Ce processus exhibe l’absence de rupture tranchée entre le ruralisme et l’urbanisme. La continuité concerne à la fois la morphologie de l’espace construit et les dispositions subjectives à connotations agressives. A ce propos, Halima cite le contraste établi entre l’animation des hays populaires et le calme des quartiers huppés. Elle ajoute : « Parfois, j’envie le silence propice au repos et parfois je préfère l’agitation de notre hay où on ne s’ennuie jamais ». En dépit de l’ambiant conflictuel des hays populaires, la proximité sociale congédie la solitude individuelle.
A l’inverse, l’anonymat citadin favorise la rupture des relations interpersonnelles. L’alternative utopique serait de joindre les avantages et d’éloigner les inconvénients. De ce point de vue, certes abstrait, nous serions assis entre deux chaises et cette position inconfortable sous-tend les regards détestables. Baldi et barrani, hérités, continuent à opérer. Sans pareil dualisme atavique serait impensable ce gouffre insondable interposé par le bourguibisme et le traditionalisme.
De la bipolarisation, provient la discorde à répétition. Maintenant, il est question de colmater les brèches ouvertes par dix ans d’incompétence et de corruption. A l’heure où il s’agit de rendre gorge, l’hypertrophie politique des fonctionnaires durant la noire décennie a partie liée avec la pire gabegie. Aujourd’hui, les nahdhaouis poursuivis, le seraient pour une seule raison, leur orientation. Cependant, la théocratie, maquillée ou non, diffère de la démocratie assimilée à la mécréance par Abou Iyadh et compagnie. Sur ce point, George Sand a tout l’air de répliquer aux enturbannés : « La république est la plus belle et la meilleure forme des sociétés modernes. Il serait faux de dire que c’est de rêve de l’âge d’or applicable souvent à des hommes primitifs. Les républiques du passé ont été des ébauches incomplètes. Elles ont péri parce qu’elles avaient des esclaves. La république que nous inaugurons n’aura que des hommes libres, égaux en droit… Condamner l’idée de la république, c’est se condamner soi-même ».

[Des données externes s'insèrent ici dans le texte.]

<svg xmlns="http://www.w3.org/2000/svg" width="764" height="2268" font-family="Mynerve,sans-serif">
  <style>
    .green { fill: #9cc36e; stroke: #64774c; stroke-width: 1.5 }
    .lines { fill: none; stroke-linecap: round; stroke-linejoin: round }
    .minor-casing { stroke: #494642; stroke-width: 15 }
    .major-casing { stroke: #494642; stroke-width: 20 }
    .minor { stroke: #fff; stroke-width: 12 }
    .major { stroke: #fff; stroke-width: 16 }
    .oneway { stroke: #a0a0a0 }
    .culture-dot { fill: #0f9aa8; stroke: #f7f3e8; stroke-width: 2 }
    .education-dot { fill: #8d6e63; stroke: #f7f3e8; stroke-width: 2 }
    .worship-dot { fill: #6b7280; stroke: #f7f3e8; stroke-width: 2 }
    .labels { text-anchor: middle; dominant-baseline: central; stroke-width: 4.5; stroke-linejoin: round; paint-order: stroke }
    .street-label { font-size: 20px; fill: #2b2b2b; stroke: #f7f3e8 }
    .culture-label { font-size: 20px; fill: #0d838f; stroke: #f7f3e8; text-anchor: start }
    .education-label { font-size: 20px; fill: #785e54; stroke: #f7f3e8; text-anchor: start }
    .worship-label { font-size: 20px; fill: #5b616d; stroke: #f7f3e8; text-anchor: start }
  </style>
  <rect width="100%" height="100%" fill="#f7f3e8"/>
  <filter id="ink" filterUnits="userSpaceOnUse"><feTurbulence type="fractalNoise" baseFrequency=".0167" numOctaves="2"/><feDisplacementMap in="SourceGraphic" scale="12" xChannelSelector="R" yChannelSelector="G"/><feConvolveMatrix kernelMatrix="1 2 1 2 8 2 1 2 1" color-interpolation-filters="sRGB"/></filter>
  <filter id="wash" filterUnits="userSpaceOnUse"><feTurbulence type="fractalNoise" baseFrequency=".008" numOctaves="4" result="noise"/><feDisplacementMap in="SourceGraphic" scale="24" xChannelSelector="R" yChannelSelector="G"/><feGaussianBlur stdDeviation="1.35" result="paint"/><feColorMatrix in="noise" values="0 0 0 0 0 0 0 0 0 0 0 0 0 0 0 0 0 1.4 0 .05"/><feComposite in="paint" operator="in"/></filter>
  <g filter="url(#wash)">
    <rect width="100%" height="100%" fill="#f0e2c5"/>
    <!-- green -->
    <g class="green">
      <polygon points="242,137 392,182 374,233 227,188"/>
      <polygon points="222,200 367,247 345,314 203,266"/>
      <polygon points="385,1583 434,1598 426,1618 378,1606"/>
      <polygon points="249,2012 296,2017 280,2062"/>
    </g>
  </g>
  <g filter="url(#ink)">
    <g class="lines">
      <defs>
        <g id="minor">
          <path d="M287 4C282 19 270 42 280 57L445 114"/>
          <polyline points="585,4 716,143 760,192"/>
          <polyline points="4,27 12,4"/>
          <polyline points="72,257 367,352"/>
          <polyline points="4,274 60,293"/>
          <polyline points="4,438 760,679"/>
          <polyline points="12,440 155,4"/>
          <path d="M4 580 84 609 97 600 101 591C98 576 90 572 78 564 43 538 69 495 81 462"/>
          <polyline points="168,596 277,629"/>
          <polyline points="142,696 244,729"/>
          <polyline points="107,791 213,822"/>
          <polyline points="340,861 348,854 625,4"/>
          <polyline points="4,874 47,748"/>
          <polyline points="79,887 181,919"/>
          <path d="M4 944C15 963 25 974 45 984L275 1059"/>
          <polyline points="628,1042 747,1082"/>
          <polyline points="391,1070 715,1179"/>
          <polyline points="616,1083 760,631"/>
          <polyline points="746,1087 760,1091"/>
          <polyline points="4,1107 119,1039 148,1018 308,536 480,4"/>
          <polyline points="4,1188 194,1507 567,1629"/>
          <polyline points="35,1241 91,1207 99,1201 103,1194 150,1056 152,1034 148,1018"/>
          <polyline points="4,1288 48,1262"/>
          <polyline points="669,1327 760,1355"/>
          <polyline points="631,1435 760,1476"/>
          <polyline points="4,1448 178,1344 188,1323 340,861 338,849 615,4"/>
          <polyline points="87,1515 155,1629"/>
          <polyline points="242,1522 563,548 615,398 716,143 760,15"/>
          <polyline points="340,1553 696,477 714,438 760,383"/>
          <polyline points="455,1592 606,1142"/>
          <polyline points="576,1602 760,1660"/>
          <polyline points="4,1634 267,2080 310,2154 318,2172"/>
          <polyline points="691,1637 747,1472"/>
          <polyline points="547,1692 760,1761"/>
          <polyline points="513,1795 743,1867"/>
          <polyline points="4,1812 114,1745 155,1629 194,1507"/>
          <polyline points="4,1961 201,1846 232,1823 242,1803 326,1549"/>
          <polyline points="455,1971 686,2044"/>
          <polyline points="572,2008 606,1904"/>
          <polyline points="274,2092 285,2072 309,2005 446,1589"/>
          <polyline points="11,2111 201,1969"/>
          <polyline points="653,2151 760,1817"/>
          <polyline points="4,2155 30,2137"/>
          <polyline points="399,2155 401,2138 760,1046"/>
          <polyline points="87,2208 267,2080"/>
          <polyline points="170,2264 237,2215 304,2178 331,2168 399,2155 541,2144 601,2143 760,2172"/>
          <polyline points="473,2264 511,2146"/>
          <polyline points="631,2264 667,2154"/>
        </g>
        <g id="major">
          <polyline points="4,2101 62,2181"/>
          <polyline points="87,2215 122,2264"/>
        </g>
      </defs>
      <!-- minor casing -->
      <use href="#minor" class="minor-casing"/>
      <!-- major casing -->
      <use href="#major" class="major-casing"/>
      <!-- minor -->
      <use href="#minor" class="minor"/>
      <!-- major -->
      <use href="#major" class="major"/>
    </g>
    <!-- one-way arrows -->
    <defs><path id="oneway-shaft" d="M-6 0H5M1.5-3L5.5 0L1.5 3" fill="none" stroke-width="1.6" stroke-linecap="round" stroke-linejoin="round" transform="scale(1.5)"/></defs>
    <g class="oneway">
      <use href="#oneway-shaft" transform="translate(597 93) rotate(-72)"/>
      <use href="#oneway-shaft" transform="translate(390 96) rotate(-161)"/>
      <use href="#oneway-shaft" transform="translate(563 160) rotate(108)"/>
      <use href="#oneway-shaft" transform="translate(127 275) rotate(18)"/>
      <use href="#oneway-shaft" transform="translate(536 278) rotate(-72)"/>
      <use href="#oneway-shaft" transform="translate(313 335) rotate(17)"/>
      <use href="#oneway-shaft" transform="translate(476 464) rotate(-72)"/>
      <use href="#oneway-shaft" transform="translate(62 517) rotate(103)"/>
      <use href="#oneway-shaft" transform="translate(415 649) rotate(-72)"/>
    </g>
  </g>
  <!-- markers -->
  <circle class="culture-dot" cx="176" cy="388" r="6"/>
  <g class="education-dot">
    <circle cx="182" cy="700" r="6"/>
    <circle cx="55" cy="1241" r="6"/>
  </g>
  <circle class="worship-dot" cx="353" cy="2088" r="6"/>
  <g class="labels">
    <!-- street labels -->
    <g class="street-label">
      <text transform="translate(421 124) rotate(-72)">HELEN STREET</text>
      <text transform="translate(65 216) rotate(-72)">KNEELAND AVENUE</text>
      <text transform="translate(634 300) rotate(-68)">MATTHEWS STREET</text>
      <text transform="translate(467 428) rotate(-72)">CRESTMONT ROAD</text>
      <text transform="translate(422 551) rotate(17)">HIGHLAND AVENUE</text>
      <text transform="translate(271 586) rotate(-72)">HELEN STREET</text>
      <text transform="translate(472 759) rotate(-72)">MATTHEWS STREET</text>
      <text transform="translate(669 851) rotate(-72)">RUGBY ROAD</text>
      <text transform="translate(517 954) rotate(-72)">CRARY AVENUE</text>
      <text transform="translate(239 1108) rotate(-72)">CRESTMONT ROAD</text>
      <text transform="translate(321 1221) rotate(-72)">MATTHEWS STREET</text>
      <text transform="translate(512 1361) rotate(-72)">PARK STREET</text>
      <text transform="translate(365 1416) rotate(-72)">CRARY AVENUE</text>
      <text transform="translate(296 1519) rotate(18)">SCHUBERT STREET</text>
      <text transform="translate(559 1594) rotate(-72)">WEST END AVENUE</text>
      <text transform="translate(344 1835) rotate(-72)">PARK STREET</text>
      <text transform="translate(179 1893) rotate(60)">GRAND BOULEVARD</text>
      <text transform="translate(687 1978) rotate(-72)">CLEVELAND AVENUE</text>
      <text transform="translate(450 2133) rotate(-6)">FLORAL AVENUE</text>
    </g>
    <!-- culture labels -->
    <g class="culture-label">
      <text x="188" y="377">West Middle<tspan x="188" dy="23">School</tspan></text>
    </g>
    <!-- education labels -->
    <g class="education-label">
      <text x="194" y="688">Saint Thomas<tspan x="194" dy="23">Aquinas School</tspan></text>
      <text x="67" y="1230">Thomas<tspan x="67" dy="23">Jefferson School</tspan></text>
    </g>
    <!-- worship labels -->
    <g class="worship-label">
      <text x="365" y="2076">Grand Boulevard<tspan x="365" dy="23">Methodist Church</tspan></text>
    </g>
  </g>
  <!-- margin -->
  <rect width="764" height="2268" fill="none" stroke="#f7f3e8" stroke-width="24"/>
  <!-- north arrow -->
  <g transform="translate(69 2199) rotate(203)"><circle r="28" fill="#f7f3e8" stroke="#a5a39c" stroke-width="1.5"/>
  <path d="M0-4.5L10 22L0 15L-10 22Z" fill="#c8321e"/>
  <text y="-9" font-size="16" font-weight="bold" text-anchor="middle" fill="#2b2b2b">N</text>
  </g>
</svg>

L’œuvre humaine conteste l’œuvre divine tant la démocratie ne saurait pactiser avec la théocratie. L’islamisme perçoit le monde à travers le prisme de l’obscurantisme. Pour les tenants de cette vision, l’ensemble du savoir crédible crèche dans le livre. Les découvertes scientifiques n’ajoutent rien de plus à ce corpus. Par ce mal au dos, Dieu veut éprouver mon acceptation puis mes remerciements quand il m’aura guéri. Le croyant voit partout la main divine là où l’autre pense à la médecine et substitue l’immanence humaine à l’omnipotence divine. Et ces deux façons coexistent en même temps.
Israël engage les moyens militaires les plus modernes pour servir l’extrémisme du sionisme asservi au colonialisme. Le saut accompli entre ces deux univers atteste la vue bornée des franges élargies de l’humanité.
Avec leur célèbre « Dieu est mort », Nietzsche ou Dostoïevski ne semblent guère avoir convaincu la majorité.
De nos jours, le génocide perpétré par les Israéliens vis-à-vis des Palestiniens serait imputé au judaïsme.
Cela suffit à prouver que la notion de peuple élu recèle un paradigme tout à fait biscornu. Dans l’histoire des idées, certains auteurs athées rapportent aux religions les carnages et les bains de sang.
Mais dans la mesure où « c’est l’homme qui fait la religion et non la religion qui fait l’homme », la violence et l’agressivité logent au sein des hommes qui, à leur tour, les inculquent au cœur de leurs croyances. De Freud à Lacan, la psychanalyse explore ces dessous de la Torah, de la Bible et du Coran. Néanmoins, que faire dans les pays où la majorité croyante supplante la minorité sans foi ni loi transcendantes. Il ne suffit pas de ne pas croire pour mériter le purgatoire. A contrario, la croyance n’a jamais empêché, du tout, la tendance à commettre les quatre cents coups. Ainsi sévissent la tartufferie de Ghannouchi et sa mise à plat de la Tunisie.
Au principe de son a priori était l’intérêt mal compris.